Considering that climate change is a paramount threat to humanity, the need for global climate governance is more topical than ever before. Recent geopolitical shifts, such as the U.S.’s announced withdrawal from the Paris Agreement under the new Trump Administration, along with rising concerns about economic competitiveness in key industries and national security, have shaped discourse on global environmental leadership. The European Union (EU) and the People's Republic of China are emerging as key players in addressing climate change. Their relationship is multifaceted, raising the question of whether climate issues can create a platform for cooperation or generate competition (Keßler, 2024).
Distinct but Interdependent Agendas
The EU-China relationship is complex. As stated in the European Commission's 2019 Joint Communication and reaffirmed in 2023 the European Union characterises its relationship with China through a multifaceted framework. For example, it views China as a partner for cooperation in the fields of Trade, Investment, Research and Innovation and, simultaneously, as an economic competitor and systemic rival to the world order (European Commission's 2019 Joint Communication, p. 1). This underscores the intricate intersection of economic and political interests between the two actors. Regarding climate issues, it is evident that the EU and China pursue distinct agendas, each with its own set of priorities. The EU has set ambitious time-sensitive climate targets, aiming for carbon neutrality by 2050 (European Commission Climate Strategies & Targets website). In contrast China follows a more gradual approach, leading the green investment sector globally while consistently investing on coal mining, planning to peak its emissions by 2030 and reaching neutrality by 2060 (China’s Policies and Action for Addressing Climate Change, 2022).

# ENTRIES PROVIDED

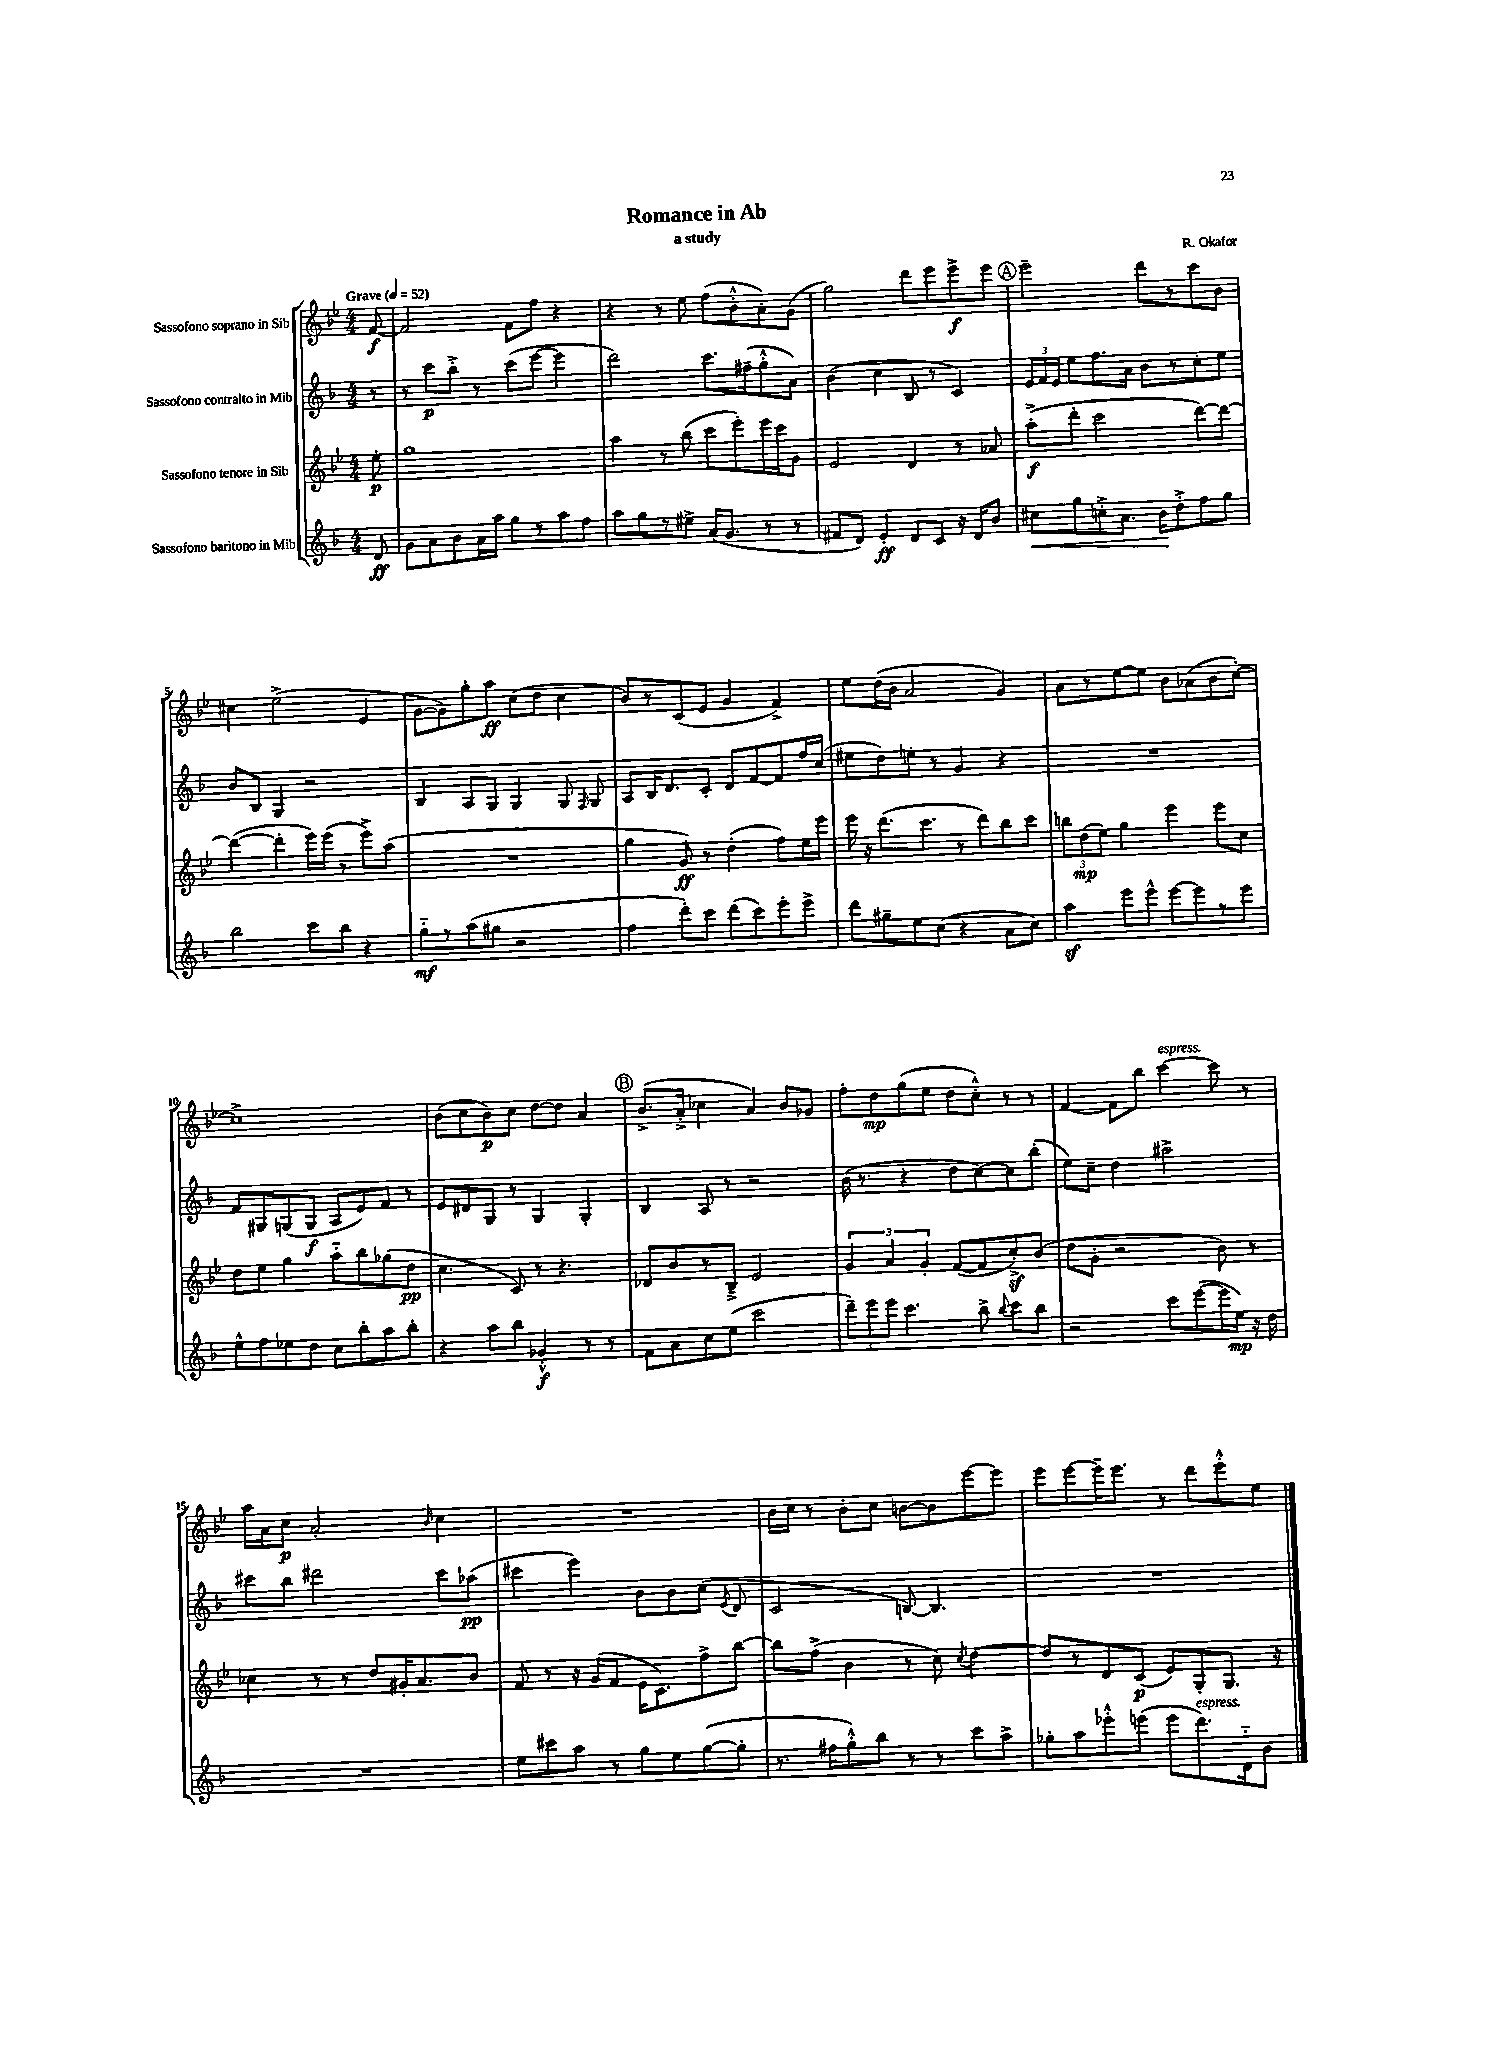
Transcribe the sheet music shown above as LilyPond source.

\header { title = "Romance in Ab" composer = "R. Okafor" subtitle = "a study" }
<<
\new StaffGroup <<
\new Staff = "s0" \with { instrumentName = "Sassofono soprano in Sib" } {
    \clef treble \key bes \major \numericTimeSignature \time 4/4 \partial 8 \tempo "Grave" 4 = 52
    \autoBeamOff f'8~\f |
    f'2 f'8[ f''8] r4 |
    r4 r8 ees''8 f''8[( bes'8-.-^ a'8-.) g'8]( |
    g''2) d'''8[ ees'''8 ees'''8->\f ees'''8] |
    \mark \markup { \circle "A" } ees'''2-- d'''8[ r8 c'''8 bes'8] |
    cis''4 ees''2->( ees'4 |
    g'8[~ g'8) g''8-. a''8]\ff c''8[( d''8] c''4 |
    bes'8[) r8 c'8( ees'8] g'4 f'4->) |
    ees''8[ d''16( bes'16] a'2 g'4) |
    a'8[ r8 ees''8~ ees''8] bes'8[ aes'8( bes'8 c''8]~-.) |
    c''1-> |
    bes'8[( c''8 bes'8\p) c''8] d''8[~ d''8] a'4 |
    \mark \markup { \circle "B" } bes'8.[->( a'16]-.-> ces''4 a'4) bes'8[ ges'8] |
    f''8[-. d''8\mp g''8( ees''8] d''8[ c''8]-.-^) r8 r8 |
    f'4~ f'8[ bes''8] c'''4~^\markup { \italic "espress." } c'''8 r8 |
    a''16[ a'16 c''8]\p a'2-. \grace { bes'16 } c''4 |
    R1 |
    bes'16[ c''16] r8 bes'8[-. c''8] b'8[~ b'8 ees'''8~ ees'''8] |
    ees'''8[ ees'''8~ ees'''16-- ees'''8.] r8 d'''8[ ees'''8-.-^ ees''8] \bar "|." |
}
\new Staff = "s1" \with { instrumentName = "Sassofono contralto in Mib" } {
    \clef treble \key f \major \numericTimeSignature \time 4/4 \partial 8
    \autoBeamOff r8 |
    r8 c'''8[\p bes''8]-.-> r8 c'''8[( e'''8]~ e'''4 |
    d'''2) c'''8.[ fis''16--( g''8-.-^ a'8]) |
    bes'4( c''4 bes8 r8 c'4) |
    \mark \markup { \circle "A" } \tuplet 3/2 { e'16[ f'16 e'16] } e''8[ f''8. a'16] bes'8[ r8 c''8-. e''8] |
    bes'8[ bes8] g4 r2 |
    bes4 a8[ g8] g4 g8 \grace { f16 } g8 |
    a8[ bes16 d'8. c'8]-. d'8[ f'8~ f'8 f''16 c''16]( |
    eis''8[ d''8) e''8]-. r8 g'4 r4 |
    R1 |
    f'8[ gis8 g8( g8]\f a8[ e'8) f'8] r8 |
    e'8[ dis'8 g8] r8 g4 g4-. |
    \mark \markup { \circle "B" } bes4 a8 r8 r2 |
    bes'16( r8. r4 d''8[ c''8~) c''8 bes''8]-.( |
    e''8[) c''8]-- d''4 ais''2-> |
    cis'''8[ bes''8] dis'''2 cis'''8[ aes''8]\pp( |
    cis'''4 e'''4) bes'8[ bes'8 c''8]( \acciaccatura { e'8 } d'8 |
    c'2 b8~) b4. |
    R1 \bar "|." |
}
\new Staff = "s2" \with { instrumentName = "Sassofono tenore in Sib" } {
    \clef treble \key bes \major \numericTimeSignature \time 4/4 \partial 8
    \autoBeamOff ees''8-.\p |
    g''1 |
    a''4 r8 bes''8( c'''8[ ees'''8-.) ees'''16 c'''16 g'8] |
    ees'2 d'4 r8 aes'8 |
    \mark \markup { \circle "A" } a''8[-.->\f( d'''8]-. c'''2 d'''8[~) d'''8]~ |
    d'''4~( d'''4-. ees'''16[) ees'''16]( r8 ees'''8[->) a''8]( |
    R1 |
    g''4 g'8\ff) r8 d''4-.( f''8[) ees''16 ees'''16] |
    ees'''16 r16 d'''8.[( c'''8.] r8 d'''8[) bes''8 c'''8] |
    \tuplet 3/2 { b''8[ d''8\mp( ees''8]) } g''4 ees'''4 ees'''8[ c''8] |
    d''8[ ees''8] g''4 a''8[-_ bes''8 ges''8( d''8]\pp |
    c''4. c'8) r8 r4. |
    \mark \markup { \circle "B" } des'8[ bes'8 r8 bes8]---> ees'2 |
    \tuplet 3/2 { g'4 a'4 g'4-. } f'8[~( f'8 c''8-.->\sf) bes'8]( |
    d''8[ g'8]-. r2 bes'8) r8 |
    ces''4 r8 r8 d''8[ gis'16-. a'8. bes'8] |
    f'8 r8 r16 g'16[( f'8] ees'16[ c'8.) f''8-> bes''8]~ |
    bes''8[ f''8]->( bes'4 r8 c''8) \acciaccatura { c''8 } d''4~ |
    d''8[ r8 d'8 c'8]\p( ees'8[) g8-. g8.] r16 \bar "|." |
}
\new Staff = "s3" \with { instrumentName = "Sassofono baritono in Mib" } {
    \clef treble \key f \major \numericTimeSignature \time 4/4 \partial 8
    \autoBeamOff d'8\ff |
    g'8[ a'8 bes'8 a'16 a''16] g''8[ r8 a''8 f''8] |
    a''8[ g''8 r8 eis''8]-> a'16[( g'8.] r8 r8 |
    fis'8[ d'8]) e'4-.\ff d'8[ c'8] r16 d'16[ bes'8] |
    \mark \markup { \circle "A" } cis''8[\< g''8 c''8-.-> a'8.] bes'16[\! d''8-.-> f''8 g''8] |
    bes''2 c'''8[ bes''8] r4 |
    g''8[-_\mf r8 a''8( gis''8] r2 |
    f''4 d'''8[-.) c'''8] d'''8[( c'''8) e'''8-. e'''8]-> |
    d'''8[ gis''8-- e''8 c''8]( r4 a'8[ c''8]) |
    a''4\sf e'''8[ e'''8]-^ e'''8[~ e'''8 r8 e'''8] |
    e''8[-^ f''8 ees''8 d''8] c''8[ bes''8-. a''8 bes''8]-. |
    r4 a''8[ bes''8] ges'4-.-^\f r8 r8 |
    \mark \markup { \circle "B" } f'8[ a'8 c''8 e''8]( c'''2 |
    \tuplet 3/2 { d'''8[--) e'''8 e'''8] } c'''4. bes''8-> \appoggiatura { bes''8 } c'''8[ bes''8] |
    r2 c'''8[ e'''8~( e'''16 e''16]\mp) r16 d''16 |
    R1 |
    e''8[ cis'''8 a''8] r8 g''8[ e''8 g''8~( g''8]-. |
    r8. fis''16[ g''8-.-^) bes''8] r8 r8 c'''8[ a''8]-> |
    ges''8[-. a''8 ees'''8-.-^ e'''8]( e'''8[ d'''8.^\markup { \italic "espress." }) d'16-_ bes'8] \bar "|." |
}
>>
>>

---

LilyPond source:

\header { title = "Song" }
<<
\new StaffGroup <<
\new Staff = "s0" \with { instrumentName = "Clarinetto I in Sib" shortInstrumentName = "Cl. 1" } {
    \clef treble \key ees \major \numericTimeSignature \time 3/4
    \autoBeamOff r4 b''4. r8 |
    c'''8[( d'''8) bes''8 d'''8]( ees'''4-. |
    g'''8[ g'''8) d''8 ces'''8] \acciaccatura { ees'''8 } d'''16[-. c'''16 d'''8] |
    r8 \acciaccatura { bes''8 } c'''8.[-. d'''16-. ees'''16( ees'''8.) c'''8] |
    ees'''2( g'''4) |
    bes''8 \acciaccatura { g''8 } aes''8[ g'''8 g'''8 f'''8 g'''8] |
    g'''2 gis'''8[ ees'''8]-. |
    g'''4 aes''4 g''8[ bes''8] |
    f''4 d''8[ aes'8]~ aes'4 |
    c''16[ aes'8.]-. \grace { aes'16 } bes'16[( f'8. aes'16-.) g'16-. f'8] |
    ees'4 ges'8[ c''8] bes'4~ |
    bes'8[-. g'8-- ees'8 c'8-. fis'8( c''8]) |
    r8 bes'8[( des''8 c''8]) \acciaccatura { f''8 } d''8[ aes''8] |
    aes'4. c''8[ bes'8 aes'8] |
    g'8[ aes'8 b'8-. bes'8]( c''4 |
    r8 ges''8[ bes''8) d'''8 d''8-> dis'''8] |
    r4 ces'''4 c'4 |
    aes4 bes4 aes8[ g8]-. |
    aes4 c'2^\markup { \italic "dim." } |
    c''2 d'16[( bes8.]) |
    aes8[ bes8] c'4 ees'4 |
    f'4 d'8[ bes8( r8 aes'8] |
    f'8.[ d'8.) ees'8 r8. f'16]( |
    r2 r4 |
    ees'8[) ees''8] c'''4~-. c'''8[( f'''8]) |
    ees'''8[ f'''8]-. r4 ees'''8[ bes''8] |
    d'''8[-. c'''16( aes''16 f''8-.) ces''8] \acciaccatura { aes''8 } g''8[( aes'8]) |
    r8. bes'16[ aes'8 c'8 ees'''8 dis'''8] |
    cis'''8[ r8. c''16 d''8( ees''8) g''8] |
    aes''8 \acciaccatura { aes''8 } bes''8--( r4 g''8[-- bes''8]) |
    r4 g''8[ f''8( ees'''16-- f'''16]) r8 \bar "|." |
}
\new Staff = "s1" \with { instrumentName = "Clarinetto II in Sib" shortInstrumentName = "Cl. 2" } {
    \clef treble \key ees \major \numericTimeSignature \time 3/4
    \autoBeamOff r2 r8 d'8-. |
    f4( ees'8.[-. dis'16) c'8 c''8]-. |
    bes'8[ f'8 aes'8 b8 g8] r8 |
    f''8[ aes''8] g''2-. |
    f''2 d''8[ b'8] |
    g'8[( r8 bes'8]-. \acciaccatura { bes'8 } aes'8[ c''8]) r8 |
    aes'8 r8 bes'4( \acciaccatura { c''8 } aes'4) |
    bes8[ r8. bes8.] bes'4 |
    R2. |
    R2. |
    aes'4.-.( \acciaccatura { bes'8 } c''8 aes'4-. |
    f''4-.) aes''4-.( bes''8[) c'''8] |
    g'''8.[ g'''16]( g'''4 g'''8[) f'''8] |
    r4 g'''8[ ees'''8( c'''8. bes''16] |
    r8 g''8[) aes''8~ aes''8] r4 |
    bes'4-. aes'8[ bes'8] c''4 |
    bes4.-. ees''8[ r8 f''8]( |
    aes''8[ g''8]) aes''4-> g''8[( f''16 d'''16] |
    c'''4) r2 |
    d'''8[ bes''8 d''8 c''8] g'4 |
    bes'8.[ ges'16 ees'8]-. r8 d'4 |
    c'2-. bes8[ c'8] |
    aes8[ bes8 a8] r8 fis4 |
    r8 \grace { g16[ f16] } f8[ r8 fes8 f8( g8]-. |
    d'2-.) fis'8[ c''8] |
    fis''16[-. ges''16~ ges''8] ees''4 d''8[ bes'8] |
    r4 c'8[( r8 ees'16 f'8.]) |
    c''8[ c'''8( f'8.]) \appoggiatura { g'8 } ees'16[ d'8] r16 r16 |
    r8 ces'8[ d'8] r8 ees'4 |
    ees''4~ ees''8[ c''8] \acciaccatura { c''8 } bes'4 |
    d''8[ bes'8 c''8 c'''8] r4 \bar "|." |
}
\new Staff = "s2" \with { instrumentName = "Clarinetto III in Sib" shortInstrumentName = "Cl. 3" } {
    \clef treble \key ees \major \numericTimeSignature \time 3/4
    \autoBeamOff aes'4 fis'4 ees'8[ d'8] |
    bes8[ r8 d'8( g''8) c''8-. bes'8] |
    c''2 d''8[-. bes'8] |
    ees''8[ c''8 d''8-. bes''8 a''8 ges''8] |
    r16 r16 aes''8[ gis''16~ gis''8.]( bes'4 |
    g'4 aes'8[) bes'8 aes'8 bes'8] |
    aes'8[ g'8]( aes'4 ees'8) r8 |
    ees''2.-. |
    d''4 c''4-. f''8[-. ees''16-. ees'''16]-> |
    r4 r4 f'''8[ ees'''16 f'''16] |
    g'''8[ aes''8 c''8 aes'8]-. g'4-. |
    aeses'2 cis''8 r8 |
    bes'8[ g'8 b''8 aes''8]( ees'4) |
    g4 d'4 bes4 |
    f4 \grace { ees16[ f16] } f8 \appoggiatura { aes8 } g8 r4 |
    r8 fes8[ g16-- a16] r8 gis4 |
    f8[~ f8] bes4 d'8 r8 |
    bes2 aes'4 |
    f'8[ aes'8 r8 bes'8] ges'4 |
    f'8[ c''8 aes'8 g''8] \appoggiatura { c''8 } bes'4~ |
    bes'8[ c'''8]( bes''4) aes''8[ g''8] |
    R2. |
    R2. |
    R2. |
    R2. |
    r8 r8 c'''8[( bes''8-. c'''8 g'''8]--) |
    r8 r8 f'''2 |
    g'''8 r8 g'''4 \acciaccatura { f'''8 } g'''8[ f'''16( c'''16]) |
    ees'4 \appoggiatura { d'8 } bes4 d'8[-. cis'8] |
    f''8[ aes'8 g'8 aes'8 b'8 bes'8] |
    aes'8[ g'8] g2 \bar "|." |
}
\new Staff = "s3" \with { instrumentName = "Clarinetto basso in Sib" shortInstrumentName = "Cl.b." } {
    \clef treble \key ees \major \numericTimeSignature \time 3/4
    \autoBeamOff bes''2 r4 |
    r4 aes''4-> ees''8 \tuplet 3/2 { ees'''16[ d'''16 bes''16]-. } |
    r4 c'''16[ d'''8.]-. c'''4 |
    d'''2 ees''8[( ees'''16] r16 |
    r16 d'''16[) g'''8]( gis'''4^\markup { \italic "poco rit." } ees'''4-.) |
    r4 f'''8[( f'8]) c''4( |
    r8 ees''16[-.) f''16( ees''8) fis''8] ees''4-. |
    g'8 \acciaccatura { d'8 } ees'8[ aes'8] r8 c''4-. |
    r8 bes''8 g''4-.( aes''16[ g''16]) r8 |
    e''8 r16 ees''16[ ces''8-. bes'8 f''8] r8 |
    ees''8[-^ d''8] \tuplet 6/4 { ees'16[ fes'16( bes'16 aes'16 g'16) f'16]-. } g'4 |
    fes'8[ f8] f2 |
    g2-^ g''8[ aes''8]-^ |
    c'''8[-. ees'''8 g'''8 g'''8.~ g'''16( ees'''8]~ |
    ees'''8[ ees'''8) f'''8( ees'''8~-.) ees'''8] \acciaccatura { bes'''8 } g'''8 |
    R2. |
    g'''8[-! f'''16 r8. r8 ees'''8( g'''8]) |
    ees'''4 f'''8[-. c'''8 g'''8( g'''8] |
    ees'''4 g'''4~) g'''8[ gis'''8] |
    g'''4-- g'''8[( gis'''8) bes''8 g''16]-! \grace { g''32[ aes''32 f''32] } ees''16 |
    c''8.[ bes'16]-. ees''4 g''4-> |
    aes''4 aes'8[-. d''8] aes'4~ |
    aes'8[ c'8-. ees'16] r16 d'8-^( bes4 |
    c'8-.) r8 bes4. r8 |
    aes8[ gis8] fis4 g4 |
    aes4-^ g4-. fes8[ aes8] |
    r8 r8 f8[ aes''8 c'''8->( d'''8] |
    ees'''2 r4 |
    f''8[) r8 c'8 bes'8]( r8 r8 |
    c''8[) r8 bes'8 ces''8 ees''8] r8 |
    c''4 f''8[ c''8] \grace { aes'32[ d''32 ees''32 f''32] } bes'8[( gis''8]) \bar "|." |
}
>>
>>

# EXERCISES TO COMPLETE
A – Answer from the EU-China climate text, one line per answer, marked (i), (ii) and (iii):
(i) Which two actors are described as emerging as key players in addressing climate change?
(ii) In which fields does the EU view China as a partner for cooperation?
(iii) By what year does China plan to peak its emissions?
B – Extend the text on EU-China climate relations, picking up right after its final sentence.

# WRITTEN ANSWERS
A –
(i) The European Union (EU) and the People's Republic of China.
(ii) Trade, Investment, Research and Innovation.
(iii) 2030.

B –
A key factor driving this divergence is their reliance on fossil fuels. While the EU has significantly reduced its reliance on coal, accelerating the transition toward renewables, China continues to depend on it as a critical component of its energy security (Climate Action Tracker, 2024). This reliance necessitates a more cautious and phased transition to cleaner energy sources. Another fundamental difference lies in their regulatory frameworks. The EU adopts a normative approach, establishing binding environmental standards and market-based mechanisms such as the Emission Trading System (ETS) (Gislén, Van Enk, 2024). In contrast, China employs a more pragmatic and adaptive strategy, balancing economic growth, industrial competitiveness, and social stability with its climate commitments (Lee, 2024). While both actors share the overarching goal of decarbonization, their strategies diverge due to distinct national priorities. Economic development, industrial policies, and, above all, energy security shape their respective pathways toward sustainability, underscoring the complex interplay between climate ambition and geopolitical realities.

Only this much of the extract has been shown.